We review de novo a district court's sua sponte dismissal of a complaint under 28 U.S.C. § 1915(e)(2). Zaleski v. Burns, 606 F.3d 51, 52 (2d Cir. 2010). The district court must dismiss a complaint filed in forma pauperis if it determines that the action or appeal “(i) is frivolous or malicious; (ii) fails to state a claim on which relief may be granted; or (iii) seeks monetary relief against a defendant who is immune from such relief.” 28 U.S.C. § 1915(e)(2)(B). A complaint that is time-barred fails to state a claim on which relief may be granted, see Akassy v. Hardy, 887 F.3d 91, 95 (2d Cir. 2018), and a district court may sua sponte dismiss a complaint as time-barred “where the facts supporting the statute of limitations defense are set forth in the papers plaintiff himself submitted,” Walters v. Indus. & Com. Bank of China, Ltd., 651 F.3d 280, 293 (2d Cir. 2011) (internal quotation marks omitted).
The district court properly dismissed the claims against Pratt as time-barred. Khalil's claims arose from his involuntary withdrawal from Pratt in 2010 and denial of reinstatement in 2011, and thus his 2016 complaint was filed outside the statute of limitations for each of his claims. Milan v. Wertheimer, 808 F.3d 961, 963 (2d Cir. 2015) (holding that the statute of limitations runs from the time “plaintiff knows or has reason to know of the injury giving rise to the claim” (internal quotation marks omitted)).

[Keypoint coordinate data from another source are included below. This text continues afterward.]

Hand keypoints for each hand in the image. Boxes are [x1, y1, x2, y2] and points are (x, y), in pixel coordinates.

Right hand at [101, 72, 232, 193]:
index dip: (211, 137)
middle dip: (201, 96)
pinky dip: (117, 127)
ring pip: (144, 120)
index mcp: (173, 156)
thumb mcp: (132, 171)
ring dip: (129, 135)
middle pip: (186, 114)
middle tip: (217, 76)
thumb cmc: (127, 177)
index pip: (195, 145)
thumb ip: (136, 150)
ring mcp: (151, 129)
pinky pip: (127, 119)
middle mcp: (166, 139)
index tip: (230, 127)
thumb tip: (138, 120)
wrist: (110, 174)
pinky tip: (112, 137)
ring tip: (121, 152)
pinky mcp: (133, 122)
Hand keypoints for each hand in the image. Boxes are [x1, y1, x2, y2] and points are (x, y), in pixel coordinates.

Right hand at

Khalil's tolling argument is meritless. Here, “state tolling rules determine whether the limitations period has been tolled[.]” See Abbas v. Dixon, 480 F.3d 636, 641 (2d Cir. 2007). Under New York's tolling provision, N.Y. C.P.L.R. § 208, plaintiffs who are disabled because of insanity—i.e., “individuals who are unable to protect their legal rights because of an over-all inability to function in society”—may be entitled to tolling of the statute of limitations. La Russo v. St. George's Univ. Sch. of Med., 747 F.3d 90, 99 (2d Cir. 2014). Courts have explained that “mental illness alone ha[s] been held to be insufficient to invoke the insanity toll”; instead, “the plaintiff must be totally unable to function as a result of a severe and incapacitating disability.” Id. (internal quotation marks and brackets omitted). As the district court correctly held, Khalil failed to show that his physical disabilities and mental illness were so severe and incapacitating that he was completely unable to function and protect his legal rights. Instead, according to his own allegations in his complaints, he had complained about his withdrawal from Pratt (as well as the other defendants’ alleged actions against him) to several entities in the years prior to bringing suit.

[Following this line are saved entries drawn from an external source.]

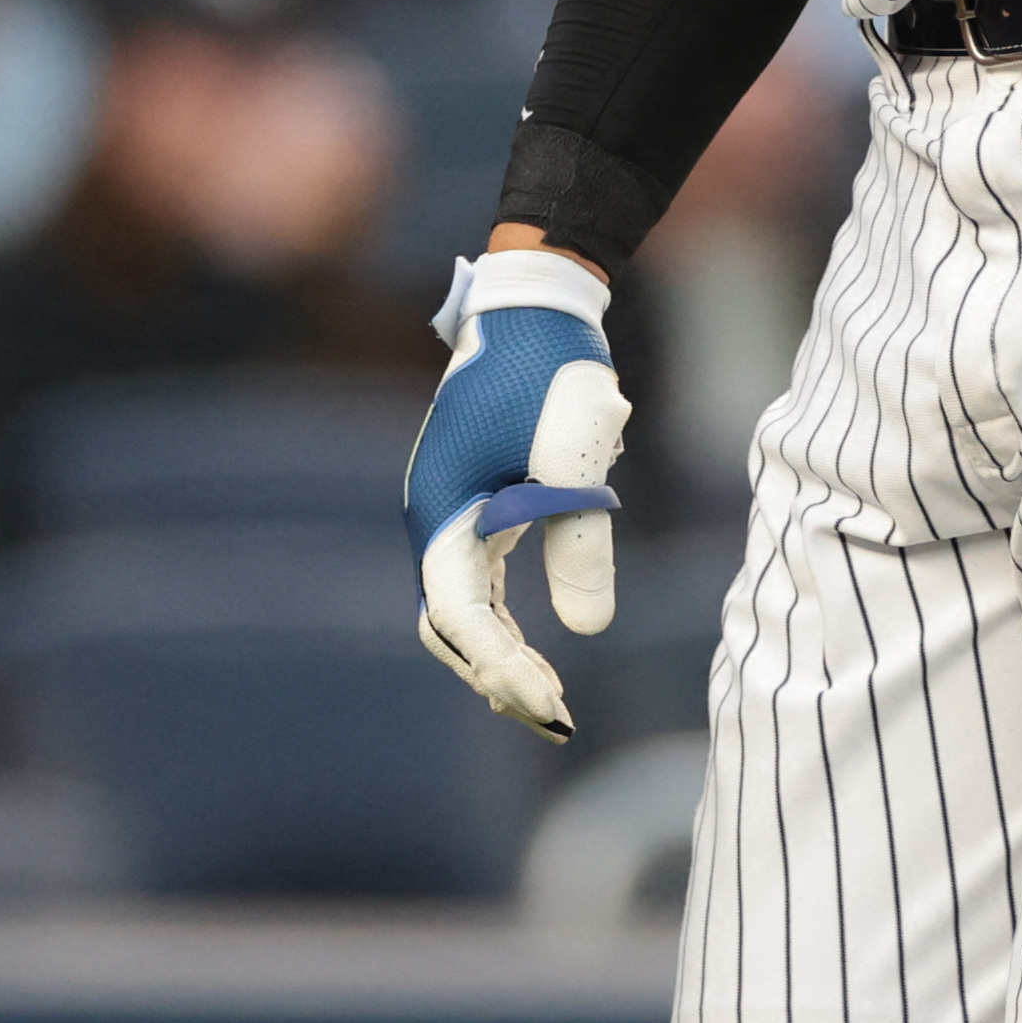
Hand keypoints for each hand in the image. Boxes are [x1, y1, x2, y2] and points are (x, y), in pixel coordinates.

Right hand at [404, 247, 631, 739]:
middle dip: (498, 676)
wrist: (536, 305)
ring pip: (460, 611)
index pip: (461, 617)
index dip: (503, 666)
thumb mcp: (577, 452)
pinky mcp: (470, 506)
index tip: (553, 703)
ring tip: (550, 701)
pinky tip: (538, 650)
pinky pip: (474, 584)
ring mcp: (447, 513)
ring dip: (499, 657)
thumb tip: (588, 630)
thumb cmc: (554, 371)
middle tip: (556, 717)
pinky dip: (502, 624)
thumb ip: (582, 540)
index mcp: (443, 509)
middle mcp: (433, 518)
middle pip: (451, 627)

Khalil's estoppel argument is also meritless. Under New York's doctrine of equitable estoppel, a plaintiff must allege “an act of deception” by the defendants which prevented him from timely bringing a suit. Corsello v. Verizon N.Y., Inc., 18 N.Y.3d 777, 789, 944 N.Y.S.2d 732, 967 N.E.2d 1177 (2012). Khalil fails to explain sufficiently how Pratt's alleged refusal to release his academic records, or his prior attorney's alleged failure to provide him legal services prevented him from timely bringing the lawsuit.

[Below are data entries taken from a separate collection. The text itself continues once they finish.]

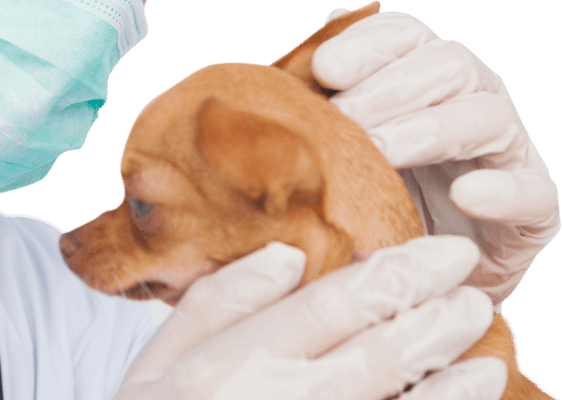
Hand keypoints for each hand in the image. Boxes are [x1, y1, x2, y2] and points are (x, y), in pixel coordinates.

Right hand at [115, 237, 505, 399]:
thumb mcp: (156, 359)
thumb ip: (215, 303)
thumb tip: (285, 255)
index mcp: (230, 361)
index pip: (328, 307)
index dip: (392, 277)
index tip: (440, 253)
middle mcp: (275, 399)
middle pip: (371, 353)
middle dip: (429, 315)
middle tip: (473, 284)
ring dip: (444, 374)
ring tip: (482, 340)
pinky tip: (464, 394)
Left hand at [314, 10, 560, 304]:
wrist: (414, 268)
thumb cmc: (370, 191)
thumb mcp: (339, 141)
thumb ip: (329, 89)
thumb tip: (328, 21)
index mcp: (423, 72)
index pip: (405, 34)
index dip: (368, 44)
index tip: (324, 68)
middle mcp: (473, 98)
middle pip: (449, 64)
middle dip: (389, 87)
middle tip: (342, 116)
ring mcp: (509, 151)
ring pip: (487, 117)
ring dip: (429, 130)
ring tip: (381, 151)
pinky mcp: (534, 210)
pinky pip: (533, 192)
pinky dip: (502, 191)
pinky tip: (465, 195)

Finally, the district court's dismissal of the third amended complaint with prejudice was proper because it had previously granted Khalil several opportunities to amend. See Cuoco v. Moritsugu, 222 F.3d 99, 112 (2d Cir. 2000) (holding that a pro se plaintiff should be “grant[ed] leave to amend at least once when a liberal reading of the complaint gives any indication that a valid claim might be stated[,]” but leave to amend may be properly denied as “futile”) (internal quotation marks omitted).
We have considered the remainder of Khalil's arguments and find them to be without merit. Accordingly, the judgment of the district court hereby is AFFIRMED.